Residuals
The residual eᵢ for the ith observation compares the observed value of y with the predicted value of y.
eᵢ = observed value of y – predicted value of y = yᵢ - ŷᵢ
The residual for any value of X reflects the error of the prediction.
A positive residual indicates that the observation falls above the regression line. A negative residual indicates that the observation falls below the regression line.
Extrapolation Mathematically, there is no problem with trying to predict a value of Y given a value of X that is outside of the range of the data. However, there is a statistical problem.
The process of predicting a value of Y for a value of X outside of the range of data is called extrapolation and should be avoided.
Outliers The regression line is strongly affected by outliers, especially outliers in the x-direction. Additionally, outliers also affect the coefficient of determination r².
With outliers included in the scatterplot, the regression line is less accurate in describing the relationship.
The following are three types of outliers:
The blue point is an outlier n the y-direction. It generally has little effect on the regression line.

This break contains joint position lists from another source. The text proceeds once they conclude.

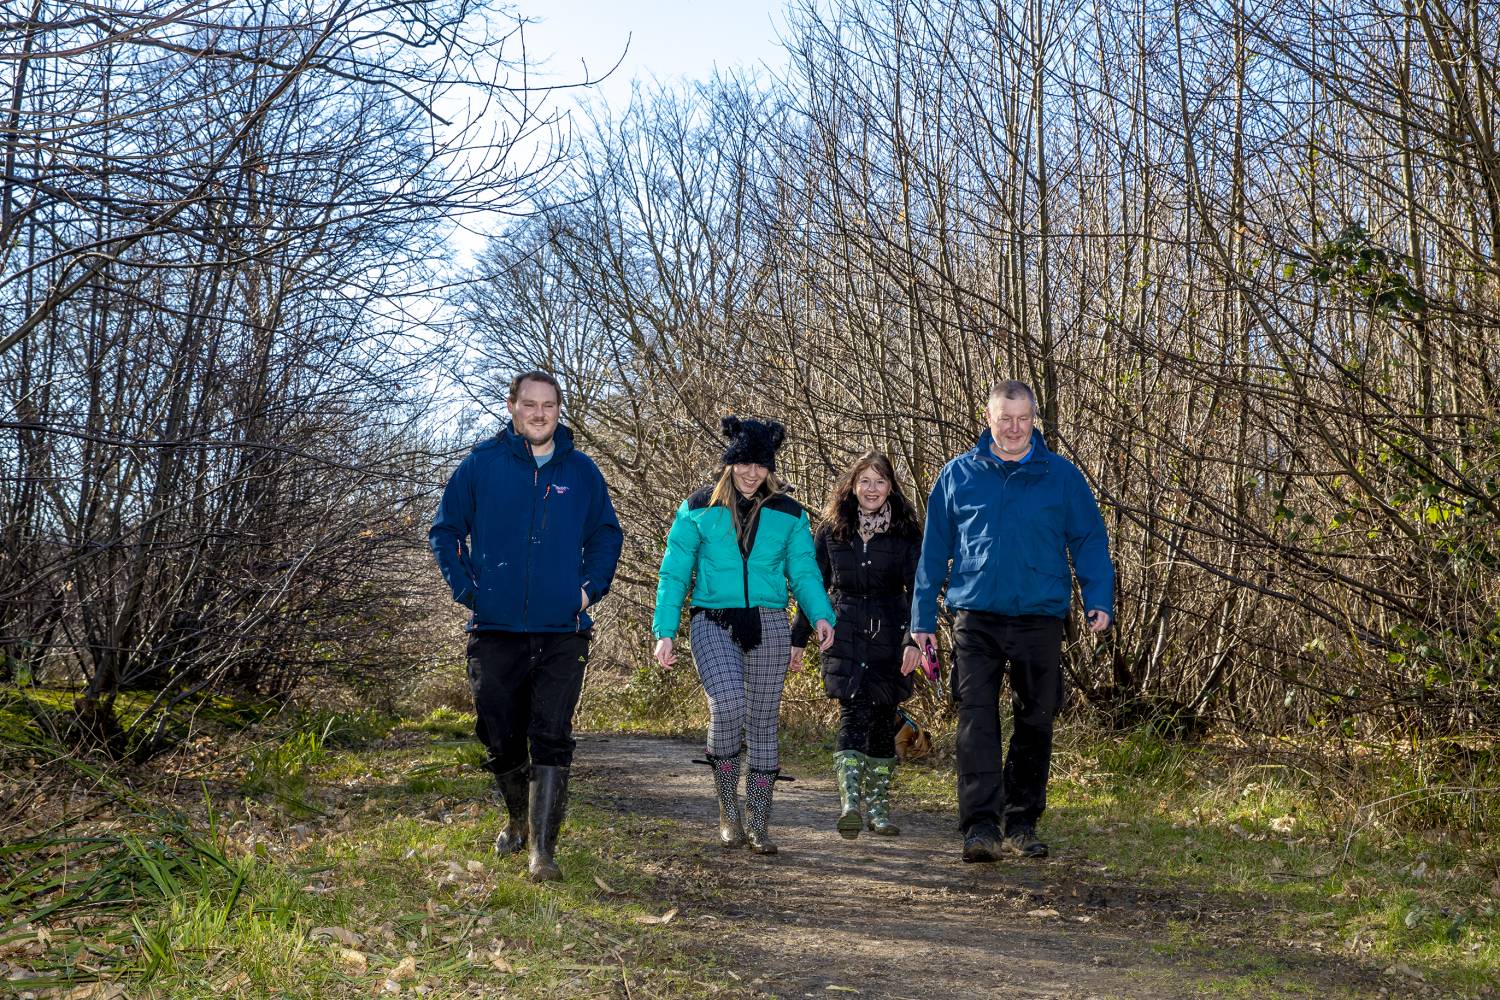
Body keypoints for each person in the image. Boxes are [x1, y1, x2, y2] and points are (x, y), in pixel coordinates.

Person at [429, 371, 623, 882]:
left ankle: (542, 851)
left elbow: (606, 535)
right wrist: (469, 590)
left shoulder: (581, 471)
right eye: (530, 405)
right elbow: (445, 531)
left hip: (563, 628)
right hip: (494, 628)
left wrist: (586, 590)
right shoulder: (482, 466)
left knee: (552, 732)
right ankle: (517, 819)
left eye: (549, 406)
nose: (540, 414)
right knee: (500, 735)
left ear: (559, 410)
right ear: (513, 407)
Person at [910, 380, 1113, 863]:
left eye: (1023, 418)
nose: (1014, 427)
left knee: (1035, 720)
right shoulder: (958, 474)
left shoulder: (1061, 476)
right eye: (1005, 418)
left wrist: (1097, 597)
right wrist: (921, 620)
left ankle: (1022, 821)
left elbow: (1089, 539)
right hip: (975, 615)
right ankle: (980, 827)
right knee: (976, 720)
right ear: (988, 417)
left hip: (1039, 617)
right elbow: (933, 552)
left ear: (1035, 420)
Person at [653, 417, 836, 855]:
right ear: (729, 463)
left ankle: (758, 821)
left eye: (760, 465)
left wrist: (821, 614)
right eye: (743, 463)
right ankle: (727, 810)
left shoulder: (788, 513)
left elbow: (804, 571)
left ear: (770, 467)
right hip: (712, 620)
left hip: (770, 621)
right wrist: (665, 631)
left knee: (762, 720)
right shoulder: (697, 508)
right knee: (729, 704)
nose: (751, 473)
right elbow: (675, 572)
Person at [791, 451, 923, 839]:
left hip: (890, 632)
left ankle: (879, 810)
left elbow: (919, 589)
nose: (872, 489)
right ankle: (850, 803)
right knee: (852, 713)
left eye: (880, 481)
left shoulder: (906, 531)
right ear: (852, 485)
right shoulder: (832, 529)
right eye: (864, 480)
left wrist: (913, 639)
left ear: (890, 488)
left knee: (883, 717)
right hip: (844, 628)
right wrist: (798, 638)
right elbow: (812, 586)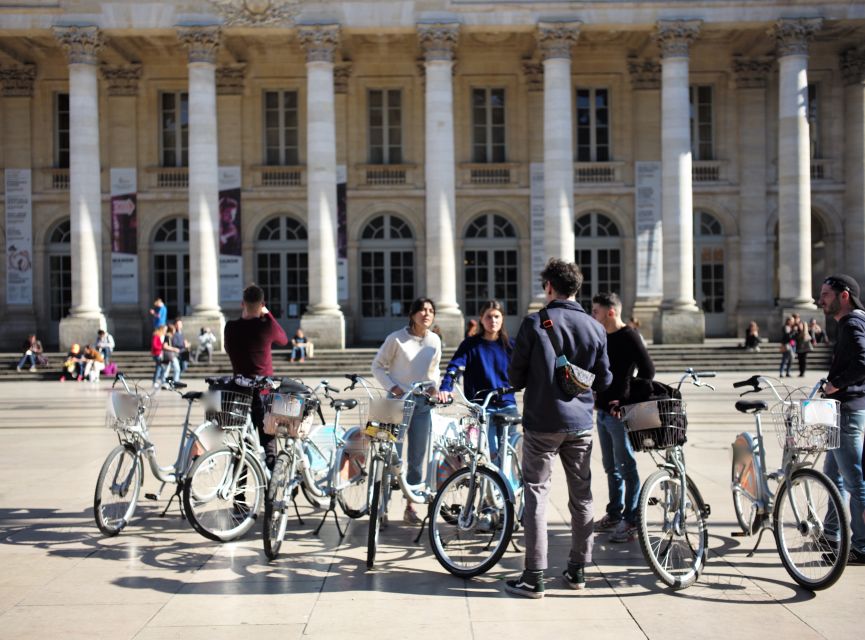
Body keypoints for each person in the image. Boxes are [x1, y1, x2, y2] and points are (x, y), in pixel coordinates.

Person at [505, 258, 612, 598]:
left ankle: (534, 575)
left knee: (537, 494)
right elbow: (605, 378)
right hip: (580, 422)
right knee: (582, 497)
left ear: (548, 287)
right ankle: (578, 570)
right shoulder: (596, 327)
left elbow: (515, 376)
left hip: (542, 422)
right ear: (576, 289)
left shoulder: (535, 323)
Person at [590, 292, 655, 544]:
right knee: (610, 467)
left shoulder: (629, 335)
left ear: (611, 312)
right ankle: (614, 513)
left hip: (619, 413)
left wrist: (627, 400)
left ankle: (631, 520)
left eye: (595, 311)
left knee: (626, 466)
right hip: (603, 412)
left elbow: (648, 371)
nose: (592, 315)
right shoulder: (601, 337)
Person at [372, 297, 442, 525]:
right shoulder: (396, 339)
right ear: (412, 314)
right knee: (388, 457)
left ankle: (410, 505)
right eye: (422, 310)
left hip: (422, 405)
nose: (427, 314)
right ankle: (381, 507)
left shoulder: (434, 340)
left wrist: (434, 388)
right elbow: (377, 366)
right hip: (394, 403)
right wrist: (393, 388)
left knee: (416, 459)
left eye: (431, 310)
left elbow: (434, 370)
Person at [817, 274, 865, 565]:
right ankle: (831, 533)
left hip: (847, 410)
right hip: (843, 410)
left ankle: (861, 544)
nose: (820, 299)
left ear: (843, 295)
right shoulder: (854, 322)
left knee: (855, 481)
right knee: (831, 475)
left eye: (825, 294)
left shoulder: (851, 323)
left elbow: (863, 360)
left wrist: (837, 384)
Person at [437, 300, 516, 464]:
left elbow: (525, 369)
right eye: (488, 317)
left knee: (507, 454)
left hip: (507, 405)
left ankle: (511, 488)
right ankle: (493, 486)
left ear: (502, 319)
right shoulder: (470, 345)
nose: (493, 321)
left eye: (496, 317)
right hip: (481, 407)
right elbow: (455, 366)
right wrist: (446, 387)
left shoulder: (511, 346)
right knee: (489, 454)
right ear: (481, 318)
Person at [224, 284, 288, 471]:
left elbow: (229, 350)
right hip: (263, 394)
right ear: (262, 304)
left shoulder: (231, 328)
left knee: (242, 447)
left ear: (242, 303)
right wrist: (267, 314)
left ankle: (239, 496)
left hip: (239, 394)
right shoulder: (266, 326)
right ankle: (271, 493)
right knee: (269, 445)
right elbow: (284, 339)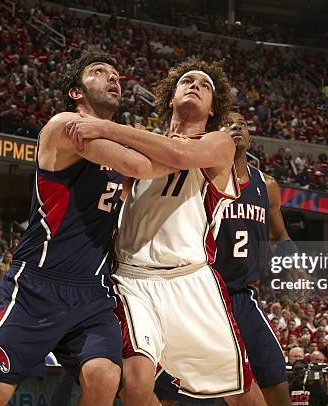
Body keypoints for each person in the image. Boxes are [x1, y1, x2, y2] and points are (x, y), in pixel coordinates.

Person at [0, 51, 170, 406]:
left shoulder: (113, 140)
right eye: (100, 71)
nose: (114, 78)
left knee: (105, 377)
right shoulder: (63, 125)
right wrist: (166, 148)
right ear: (76, 91)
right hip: (36, 286)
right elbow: (140, 163)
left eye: (117, 74)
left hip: (91, 291)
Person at [68, 58, 263, 404]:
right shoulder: (143, 146)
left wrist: (105, 129)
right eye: (187, 81)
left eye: (205, 86)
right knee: (135, 381)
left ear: (213, 106)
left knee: (240, 391)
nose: (195, 86)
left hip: (190, 279)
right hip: (133, 279)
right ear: (170, 98)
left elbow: (177, 153)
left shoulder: (219, 143)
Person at [154, 112, 296, 405]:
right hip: (200, 295)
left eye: (242, 123)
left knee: (276, 377)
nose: (236, 127)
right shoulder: (200, 177)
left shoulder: (265, 185)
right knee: (172, 389)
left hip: (242, 296)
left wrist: (298, 266)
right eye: (227, 123)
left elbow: (279, 235)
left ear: (250, 136)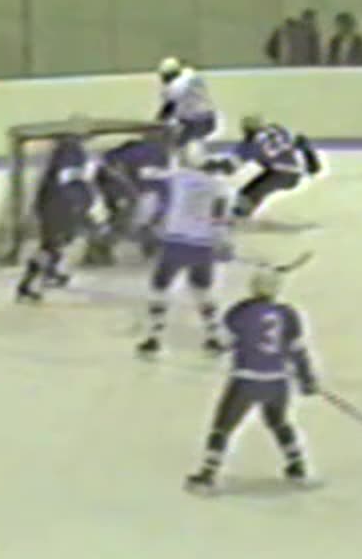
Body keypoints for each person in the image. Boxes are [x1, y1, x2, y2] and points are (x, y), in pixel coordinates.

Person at [184, 265, 318, 495]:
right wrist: (307, 379)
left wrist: (214, 346)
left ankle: (208, 473)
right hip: (277, 382)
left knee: (223, 427)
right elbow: (296, 350)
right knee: (279, 421)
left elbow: (223, 342)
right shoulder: (288, 314)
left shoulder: (239, 312)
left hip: (246, 380)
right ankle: (298, 466)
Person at [137, 144, 234, 358]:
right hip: (203, 246)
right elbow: (220, 221)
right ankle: (214, 337)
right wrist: (224, 244)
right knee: (203, 292)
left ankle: (154, 338)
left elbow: (146, 177)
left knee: (160, 289)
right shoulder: (220, 187)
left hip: (175, 243)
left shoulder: (177, 177)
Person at [15, 120, 99, 303]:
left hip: (54, 206)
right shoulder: (72, 153)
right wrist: (79, 205)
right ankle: (28, 284)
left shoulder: (65, 152)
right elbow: (68, 182)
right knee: (52, 245)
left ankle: (47, 274)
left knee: (56, 244)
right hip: (59, 208)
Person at [85, 126, 174, 265]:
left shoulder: (160, 154)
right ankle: (100, 247)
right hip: (128, 194)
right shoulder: (147, 150)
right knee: (128, 221)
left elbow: (162, 183)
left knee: (142, 220)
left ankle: (151, 241)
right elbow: (107, 163)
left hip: (139, 195)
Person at [219, 115, 322, 219]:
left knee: (248, 196)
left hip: (282, 174)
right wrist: (312, 161)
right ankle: (242, 214)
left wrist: (213, 167)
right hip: (292, 170)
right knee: (250, 193)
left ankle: (239, 219)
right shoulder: (277, 129)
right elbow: (301, 139)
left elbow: (230, 168)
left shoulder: (250, 144)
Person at [156, 57, 217, 147]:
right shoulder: (190, 74)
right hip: (209, 118)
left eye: (164, 76)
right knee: (181, 142)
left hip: (196, 122)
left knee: (180, 145)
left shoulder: (176, 85)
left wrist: (156, 123)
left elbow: (168, 108)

The green point is a bivariate outlier that is neither in the x- or y-directions. It falls generally outside of the pattern of points and generally has little effect on the regression line.
The red point is an outlier in the x-direction. It has a strong effect on the regression line.
Influential Observations An observation is influential if removing it from the data would dramatically change the position of the regression line and the value of r².
Generally, outliers in the x-direction are influential observations.